[Date Prev][Date Next] [Thread Prev][Thread Next] [Date Index] [Thread Index]

Re: transferring boot



On 7/31/25 15:39, Andy Smith wrote:
Hi,


Hello.  :-)


On Thu, Jul 31, 2025 at 02:31:44PM -0700, David Christensen wrote:
<snip>

When OP asks how to add a new SSD to their system and move their boot
drive to it, it seems really excessive that you advise moving off
hundreds of gigabytes of data, physically removing two other unrelated
drives and then doing a complete reinstall.

I guess we could all go to OP's home, rip everything out and rebuild it
in our own desired way.

Surely if they are wanting to reinstall Debian they wouldn't need to ask
any of this and could just do it, UEFI boot and all, without needing to
be told to back up and restore?

Thanks,
Andy


If I am doing my math correctly, the OP's 2 TB HDD has ~404 GB of content. I know of no easy way to make that fit onto a 256 GB SSD:

2025-07-31 23:31:20 dpchrist@laalaa ~
$ perl -e 'print 802856+8146532+19419460+132468+122712680+43023296+156127788+46825720+7747788, $/'
404938588


Taking a step back, putting the OS and the data on the same disk is a mistake. Once the OS is on its own disk and the data is on other disks, performance, system administration, maintenance, disaster preparedness/ recovery, etc., are all improved. The OP is at an opportune moment to do so with their computer, so I recommended it.

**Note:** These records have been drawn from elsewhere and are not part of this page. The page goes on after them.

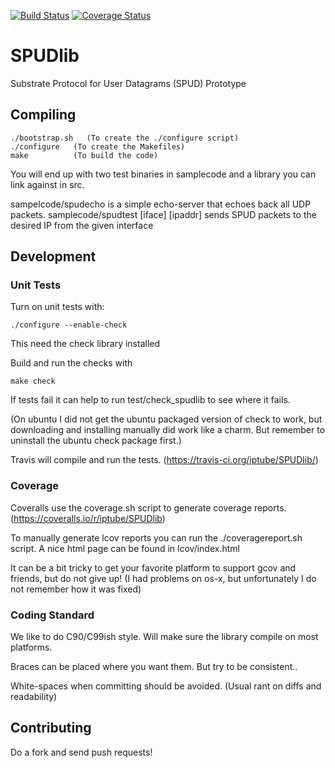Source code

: [![Build Status](https://travis-ci.org/iptube/SPUDlib.svg?branch=master)](https://travis-ci.org/iptube/SPUDlib)
[![Coverage Status](https://coveralls.io/repos/iptube/SPUDlib/badge.svg?branch=master)](https://coveralls.io/r/iptube/SPUDlib?branch=master)
# SPUDlib
Substrate Protocol for User Datagrams (SPUD) Prototype

## Compiling

    ./bootstrap.sh   (To create the ./configure script)
    ./configure   (To create the Makefiles)
    make          (To build the code)

You will end up with two test binaries in samplecode and a library you can link against in src.

sampelcode/spudecho is a simple echo-server that echoes back all UDP packets.
samplecode/spudtest [iface] [ipaddr] sends SPUD packets to the desired IP from the given interface

## Development

### Unit Tests
Turn on unit tests with:

    ./configure --enable-check

This need the check library installed

Build and run the checks with

    make check

If tests fail it can help to run
test/check_spudlib to see where it fails.

(On ubuntu I did not get the ubuntu packaged version of check to work, but downloading and installing manually did work like a charm. But remember to uninstall the ubuntu check package first.)

Travis will compile and run the tests.
(https://travis-ci.org/iptube/SPUDlib/)

### Coverage

Coveralls use the coverage.sh script to generate coverage reports.
(https://coveralls.io/r/iptube/SPUDlib)

To manually generate lcov reports you can run the ./coveragereport.sh script.
A nice html page can be found in lcov/index.html

It can be a bit tricky to get your favorite platform to support gcov and friends, but do not give up!
(I had problems on os-x, but unfortunately I do not remember how it was fixed)

### Coding Standard

We like to do C90/C99ish style. Will make sure the library compile on most platforms.

Braces can be placed where you want them. But try to be consistent..

White-spaces when committing should be avoided. (Usual rant on diffs and readability)

## Contributing

Do a fork and send push requests!
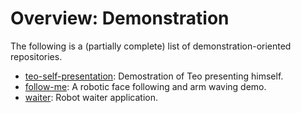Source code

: # Overview: Demonstration

The following is a (partially complete) list of demonstration-oriented repositories.

* [teo-self-presentation](https://github.com/roboticslab-uc3m/teo-self-presentation): Demostration of Teo presenting himself.
* [follow-me](https://github.com/roboticslab-uc3m/follow-me): A robotic face following and arm waving demo.
* [waiter](https://github.com/roboticslab-uc3m/waiter): Robot waiter application.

I had some Unix/ BSD/ Linux internals knowledge in the past, but today I simply *use* Debian. My strategy for success is to *keep it simple*. Perhaps a Debian expert could accomplish the feats of partitioning, bootloader, initramfs, grub, etc., surgery, transformation, and migration the OP seeks, but I am not that expert. So, I offered an alternative that is within the confines of my knowledge.